Segundo eles, as cenas de que Hitler mais gostou foram aquelas
referentes a Benzino Napoleoni (Benito Mussolini), principalmente quanto à sua
baixa estatura.
E mais: Hitler viu o filme duas vezes, não mordeu o
tapete – dizem que ele mordia o tapete, era um “teppichfresser” - quando tomado
pela fúria. Riu ao ver Goebbels retratado como Garbitsch, Herring como Göring e
ele mesmo como Hynkel.
Imaginamos que Hitler viu e reviu o filme no período
da guerra em que os nazistas venciam todas as batalhas, quando tudo era um mar
de rosas para ele e um mar de sangue para os seus inimigos.
Evidentemente que o gosto do ditador não impediu que
Charles Chaplin fosse considerado inimigo da Alemanha e “O Grande Ditador” fosse
terminantemente proibido de entrar em cartaz nos países ocupados pelos nazistas;
aliás, em alguns estados americanos, onde o ódio ao comunismo era mais
exacerbado, a fita de Charles Chaplin foi também proibida, sendo apenas
permitida quando os Estados Unidos entraram na guerra depois do ataque a Pearl
Harbor.
Conta o livro de Otavio Cohen que alguns soldados
alemães, que ocupavam Belgrado, na antiga Iugoslávia, conseguiram assistir a “O
Grande Ditador”, na clandestinidade - “um momento de lazer proporcionado por um
jovem cabo iugoslavo que trabalhava uma distribuidora de filmes”. Ele enviara a película para o setor de
entretenimento do exército nazista sob um nome falso, e “se divertiu com a
história quando soube que o seu plano tinha dado certo.” Todos, acreditamos,
devem ter se divertido muito.
Hitler era fascinado pelo Mickey Mouse, isso não é de
pasmar ninguém que conhece um pouco a história dessa tenebrosa figura. Algum
leitor malicioso deste periódico pode lembrar que o Dieckmann também é, não
deixando de publicar semanalmente, na sua página do Facebook, histórias do
Mickey Mouse acompanhadas de suas análises. Mas a comparação entre os dois fãs
do mais famoso personagem do Walt Disney não se sustenta, pois Dieckmann,
menino, era de chorar copiosamente com a morte da mãe do Bambi, enquanto
Hitler, menino, era de queimar a floresta para torrar não só a mãe do Bambi
como todos os veadinhos que nela estivessem.

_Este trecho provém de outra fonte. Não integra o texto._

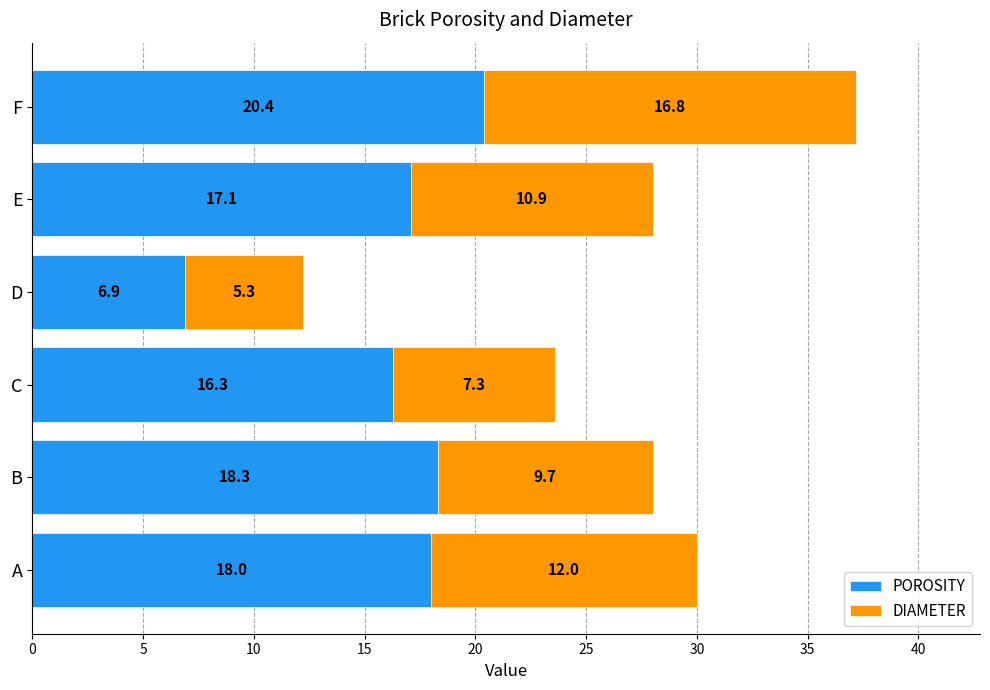

What is the maximum value for POROSITY?

20.4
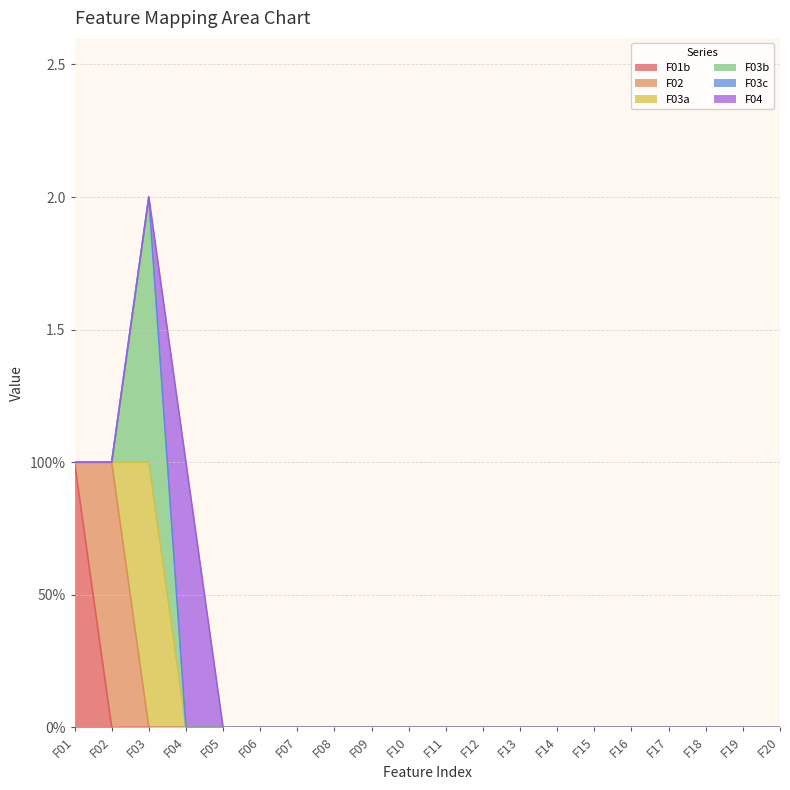

What are all the series names shown in the legend?

F01b, F02, F03a, F03b, F03c, F04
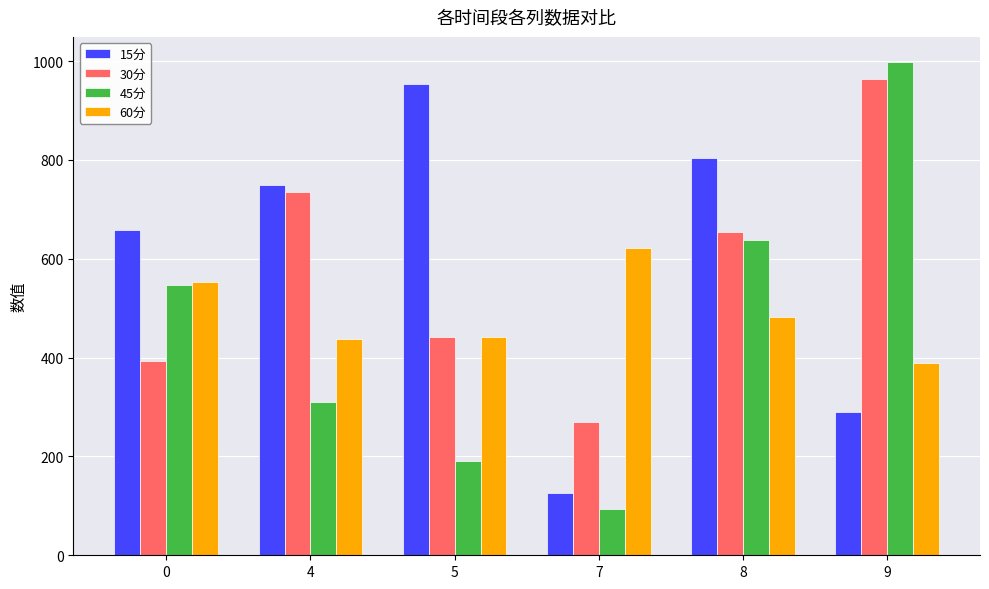

What is the difference between the 30分 values at 8 and 9?

307.8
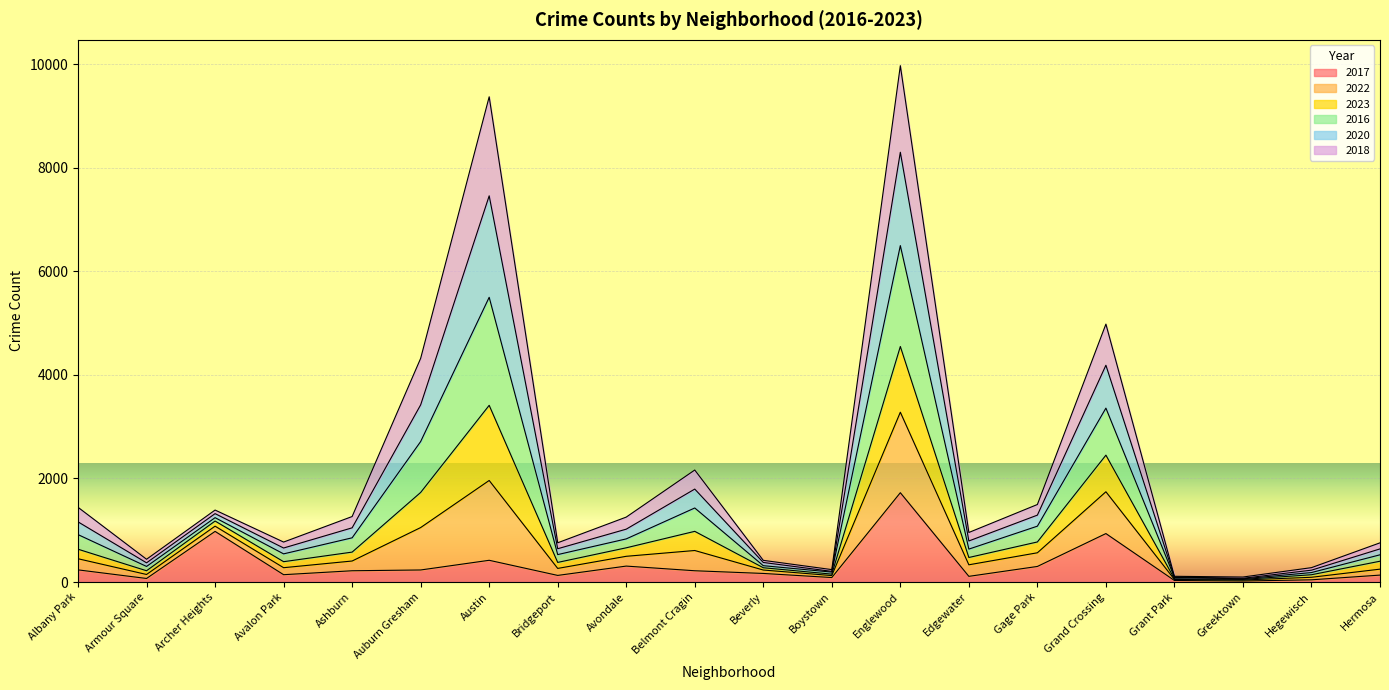

In 2017, how many points are lower than both neighbors (excluding endpoints)?

6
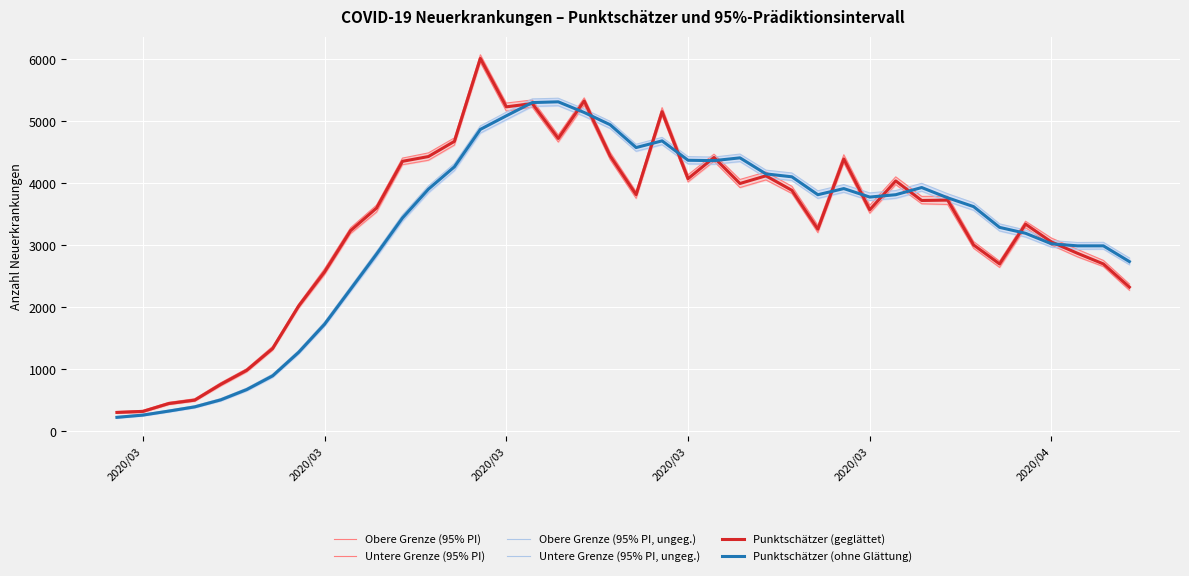

Is this an area chart (filled region under the line)?

No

“Mein Kampf”, Minha Luta, apesar de eu ter frequentado
quase diariamente, nas décadas de 80 e 90, os sebões do Centro da cidade, nunca
me deparei com esse livro. Explicaram-me que tão logo um judeu vê esse livro
exposto, trata de comprá-lo para que não circule entre as pessoas. Novas
edições, nunca soube de nenhuma. Evidentemente que eu o leria, assim como todos
que nutrem interesse pela história.
Sei de trechos de “Mein Kampf”, por caminhos oblíquos.

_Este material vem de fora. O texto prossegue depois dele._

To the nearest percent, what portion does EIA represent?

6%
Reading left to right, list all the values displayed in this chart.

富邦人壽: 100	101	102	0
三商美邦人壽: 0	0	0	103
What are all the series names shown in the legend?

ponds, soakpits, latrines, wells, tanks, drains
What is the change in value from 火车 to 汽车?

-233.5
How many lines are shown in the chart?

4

Dessas resenhas da Folha de São Paulo a que me referi antes, soube que Hitler escreveu
um capítulo sobre a sífilis.
Há referências ao diário do médico favorito do Fuhrer,
o Dr. Theodor Morell, em que se diz que Hitler sofria dessa doença, contraída
no bairro da luz vermelha, onde se localizavam os prostíbulos de Viena. A
obsessão dos últimos anos do ditador era um sintoma da doença, além dos
batimentos irregulares do coração proveniente de uma aortite sifilítica. Outros
sintomas da sífilis são arrolados pelo médico: encefalites, tonturas,
flatulências, pústulas no pescoço, dores no peito, dores no estômago e
paralisias.
Com a saída do Dr. Theodor Morell da equipe, em 1944,
entraram em cena outros médicos e ele queimou o seu diário. Capturado pelos
aliados, ele não foi a julgamento. Morreu em 1948, mas narrou trechos do seu diário
que guardara na memória.
Bem, já falamos de muita coisa ruim. O melhor, agora,
é rever “O Grande Ditador” para espairecer.